日産自動車は2017年9月6日、2代目となる新型の電気自動車(EV)「リーフ」を発表した(図1)。リチウム(Li)イオン2次電池の容量を増やして航続距離を延ばすとともに、駐車支援システム「プロパイロットパーキング」を採用した。同社のミニバン「セレナ」から導入している先進運転支援システム(ADAS)「プロパイロット*1」も搭載する。
*1 プロパイロット 先行車追従と車線維持を行うシステム。
同社は同年10月2日に日本で新型リーフを発売し、2018年1月から米国やカナダ、欧州で順次出荷を開始する予定だ。国内で発売する車両は追浜工場(神奈川県横須賀市)で生産する。価格は廉価グレードである「S」の315万360円から。プロパイロットやプロパイロットパーキングといった先進機能を標準装備する最上位グレードの「G」は399万円600円である。
同じ大きさの電池パックで容量増大
新型リーフは、Liイオン2次電池の電池パックの電池容量を40kWhに増やした*2(図2)。これにより、航続距離をJC08モード*3で400kmまで延ばしている。
*2 単体の電池である電池セルを複数接続して端子を取り付けたものが電池モジュール。電池パックは複数の電池モジュールをセンサーなどと共に接続して収めたものを指す。
*3 JC08モード 現在日本が採用する自動車の試験方法。

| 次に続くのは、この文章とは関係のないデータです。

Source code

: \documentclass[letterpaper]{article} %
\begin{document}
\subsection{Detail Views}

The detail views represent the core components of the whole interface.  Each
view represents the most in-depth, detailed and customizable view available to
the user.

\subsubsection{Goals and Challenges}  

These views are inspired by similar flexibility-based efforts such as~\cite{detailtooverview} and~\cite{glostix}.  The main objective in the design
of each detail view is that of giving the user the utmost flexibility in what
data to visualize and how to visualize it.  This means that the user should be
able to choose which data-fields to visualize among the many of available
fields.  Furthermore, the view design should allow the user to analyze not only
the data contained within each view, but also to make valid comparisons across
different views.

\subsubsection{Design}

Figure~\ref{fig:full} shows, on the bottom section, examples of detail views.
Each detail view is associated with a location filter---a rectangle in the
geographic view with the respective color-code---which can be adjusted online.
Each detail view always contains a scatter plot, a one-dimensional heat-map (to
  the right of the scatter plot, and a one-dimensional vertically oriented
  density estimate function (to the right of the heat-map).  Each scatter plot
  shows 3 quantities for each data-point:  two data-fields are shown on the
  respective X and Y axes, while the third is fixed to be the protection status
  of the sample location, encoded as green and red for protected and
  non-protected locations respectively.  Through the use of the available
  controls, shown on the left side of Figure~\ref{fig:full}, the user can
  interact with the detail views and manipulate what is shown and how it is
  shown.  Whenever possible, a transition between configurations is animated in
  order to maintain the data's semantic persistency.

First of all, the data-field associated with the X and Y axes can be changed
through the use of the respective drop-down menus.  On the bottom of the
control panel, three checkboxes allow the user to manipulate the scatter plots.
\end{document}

複数の走行パターンを通じて対象の自動車を試験する。
日産自動車はリーフの航続距離を徐々に延ばしてきた。2010年に発売した初代リーフは、電池容量が24kWhの電池パックを積んで200kmだった。2012年の部分改良で228kmに延ばし、2015年の部分改良では電池容量が30kWhの電池パックを採用して280kmまで延長していた。
新型リーフの電池パックは24個の電池モジュールで構成されており、1つの電池モジュールには8個のラミネート型のLiイオン2次電池セルを収めた。電池パックの大きさは電池容量30kWhの前モデルと同等に抑えつつ、電池容量は40kWhに増やした。電池セルのエネルギー密度は240Wh/kg程度と見られる。電池セルの電極密度を高め、エネルギー密度を向上させた。電池セルの厚さは従来とほぼ変わらない。
同社は電池の基礎研究を大学や研究機関と協力して進めている。例えば、大型放射光施設「SPring-8」などを利用し、充電中や放電中に電極内で起きている現象や電池劣化のメカニズムなどを研究してきた。こうして培った知見を新しい電池パックに生かしたという。加えて、性能の劣化も抑えており、電池寿命が2倍以上になっている。